• STATED PROBLEM 1
From the newsgroup thread about free(), quote the passage that begins with the words containing "My answer was" and ends with "actually is.".
• STATED PROBLEM 2
Answer these from the newsgroup thread about free():
(a) In which newsgroup was the discussion posted?
(b) Which undocumented function does pete m suggest calling before and after free?
(c) According to Jack Klein's repeated reply, how many bytes does free() free when the pointer value is NULL?

Re: how much does free free?



On 27 Apr 2007 22:14:44 -0700, pete m <pmac360@xxxxxxxxx> wrote in
comp.lang.c:

On Apr 27, 8:58 pm, Jack Klein <jackkl...@xxxxxxxxxxx> wrote:
On 27 Apr 2007 20:06:23 -0700, pete m <pmac...@xxxxxxxxx> wrote in
comp.lang.c:

wojtek.fedo...@xxxxxxxxx wrote:
Hi,
Is there a way of knowing how much memory a call to free() actually
freed?
thanks,

Not in general. However, if your system supports the undocumented
function mstats(), you can call it before and after free and take the
difference. (You may have to use debug malloc, which is horrible.)

Your reply, in addition to being off-topic, will be totally useless to
the OP if his (unnamed) platform is not the same as your (unnamed)
platform.

This group discusses the standard C language. It does NOT have any
undocumented functions.

In fact, all of the answers posted so far are wrong in one way or
another.
My answer was off topic; yours gives the wrong value.

Free does not free the same amount of memory as the size of the malloc
request. At the very least, free must release a multiple of 4 or 8
(or possibly 16) bytes, and there is also overhead from the data
structure used by the free list. And presumably one reason someone
might ask this question is to find out what the system overhead
actually is.

Obviously you did not read my reply very carefully. To make it easy
for you, here it is again:

"Yes, it freed exactly as many bytes, no more and no less, as were
allocated by the call to an allocation function (malloc(), calloc(),
or realloc()) that supplied the pointer value. Unless the pointer
value is NULL, in which case free() frees exactly 0 bytes, that value
was at least as many bytes as you asked for when you called that
allocation function."

You will notice that I did not say that free releases the same amount
of memory as the size of the malloc request. I said it releases as
much memory as it allocated, which is *** at least *** as much as was
requested if the allocation was successful.

• GIVEN INFORMATION
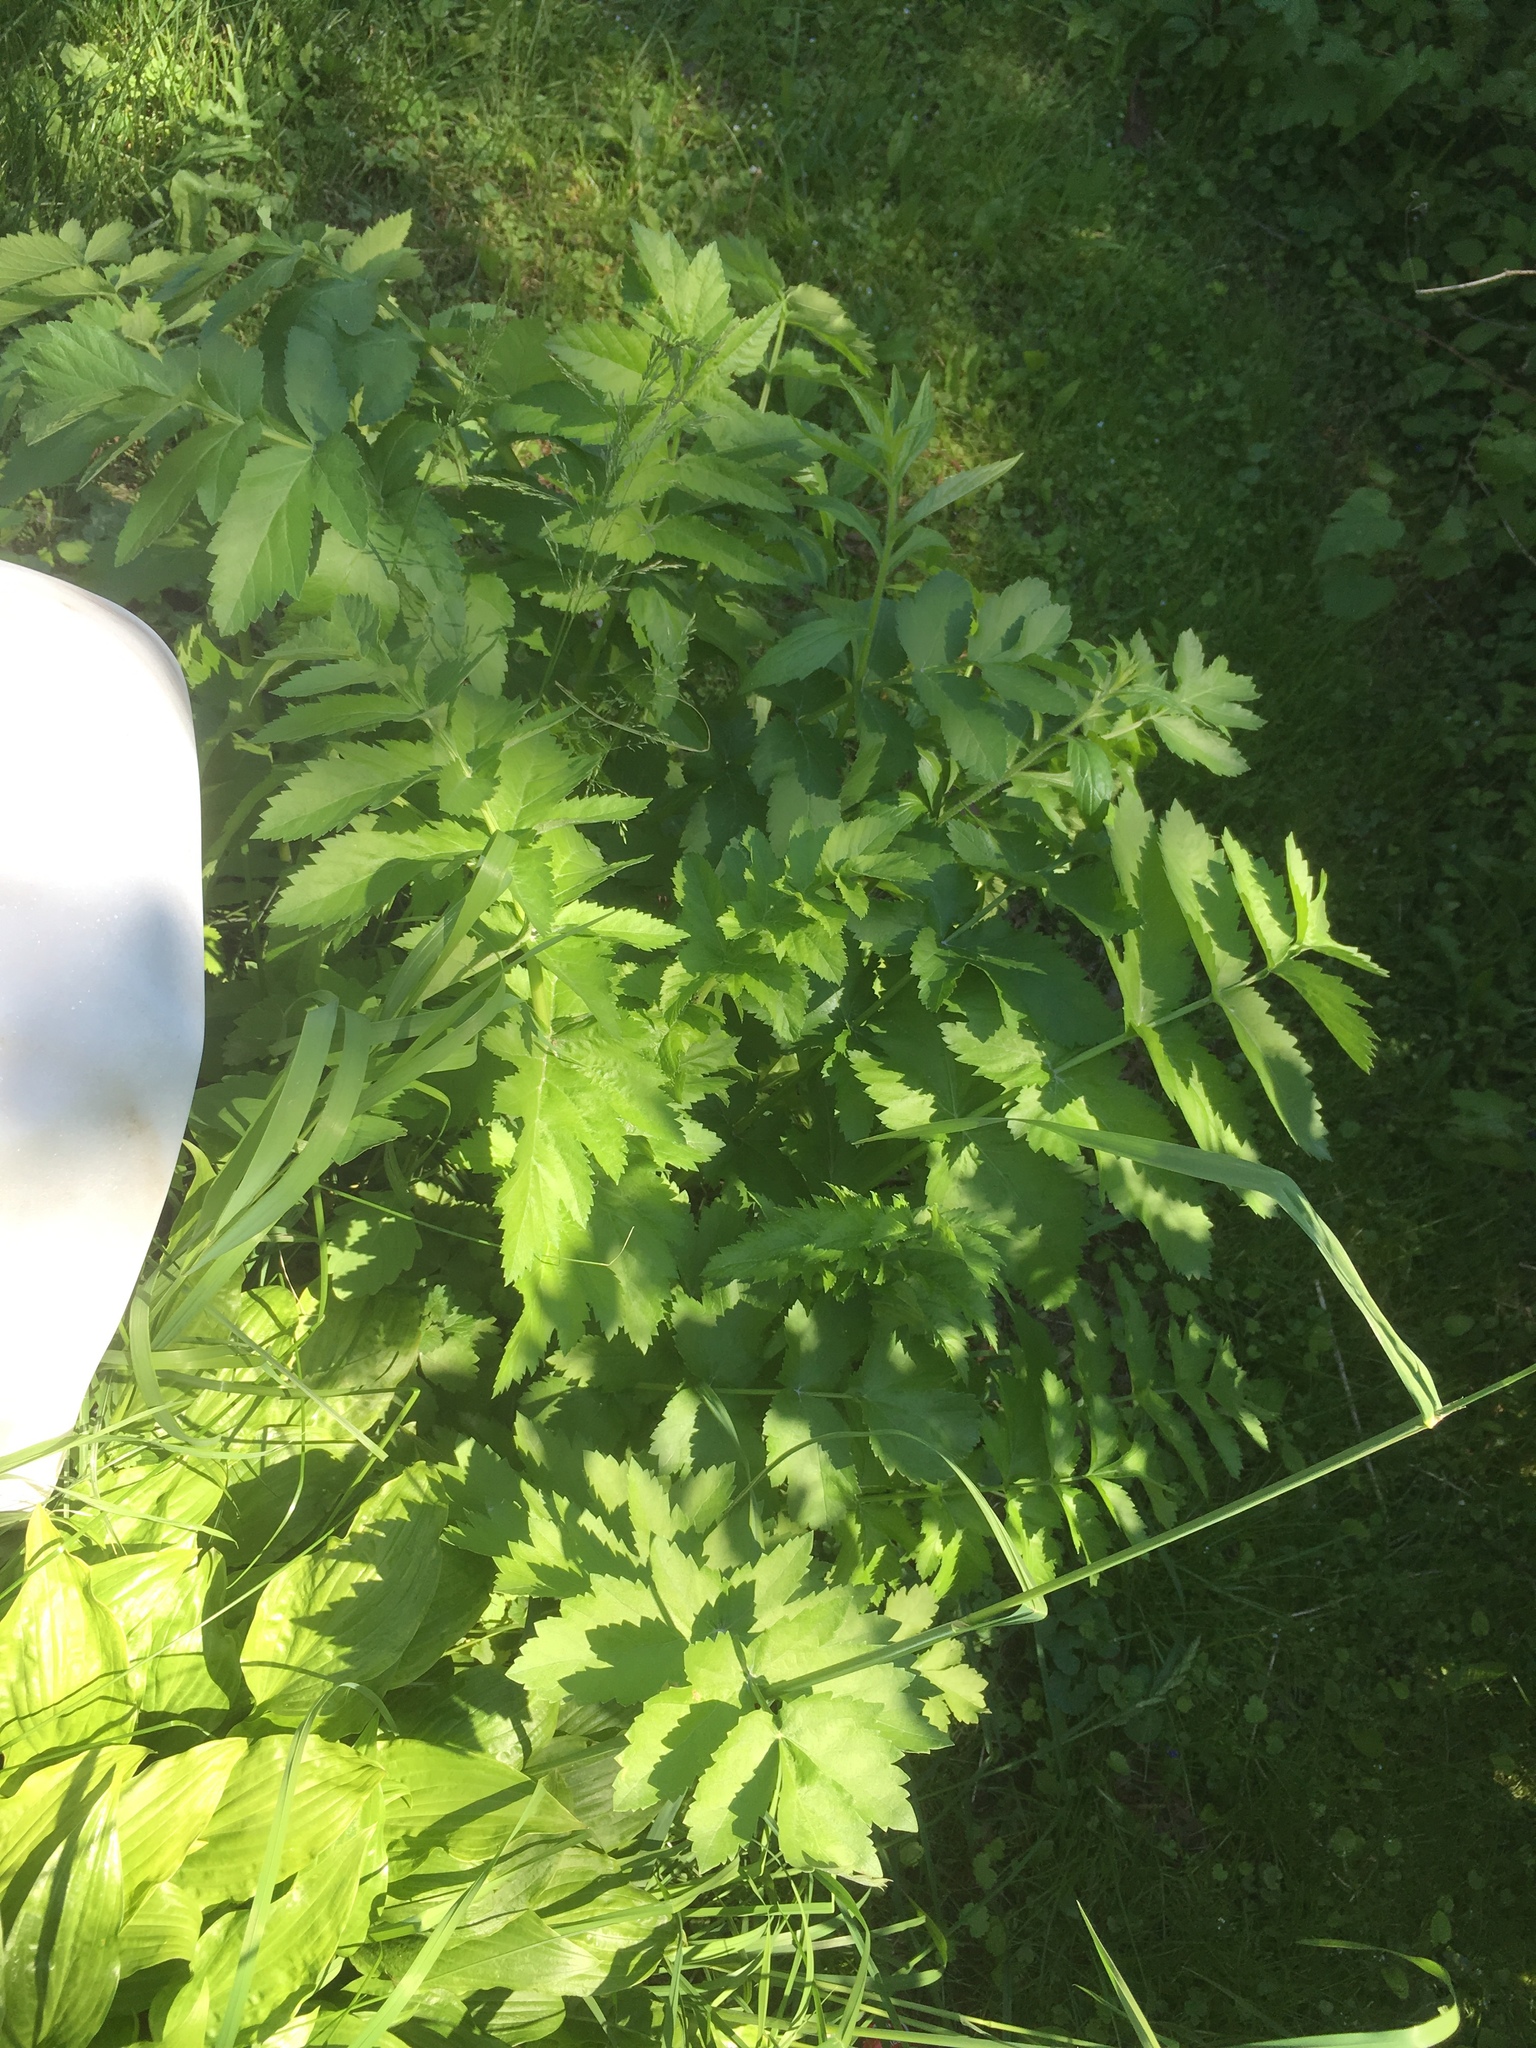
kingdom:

• FINAL ANSWER 1
My answer was off topic; yours gives the wrong value.

Free does not free the same amount of memory as the size of the malloc
request. At the very least, free must release a multiple of 4 or 8
(or possibly 16) bytes, and there is also overhead from the data
structure used by the free list. And presumably one reason someone
might ask this question is to find out what the system overhead
actually is.

• FINAL ANSWER 2
(a) comp.lang.c
(b) mstats()
(c) Exactly 0 bytes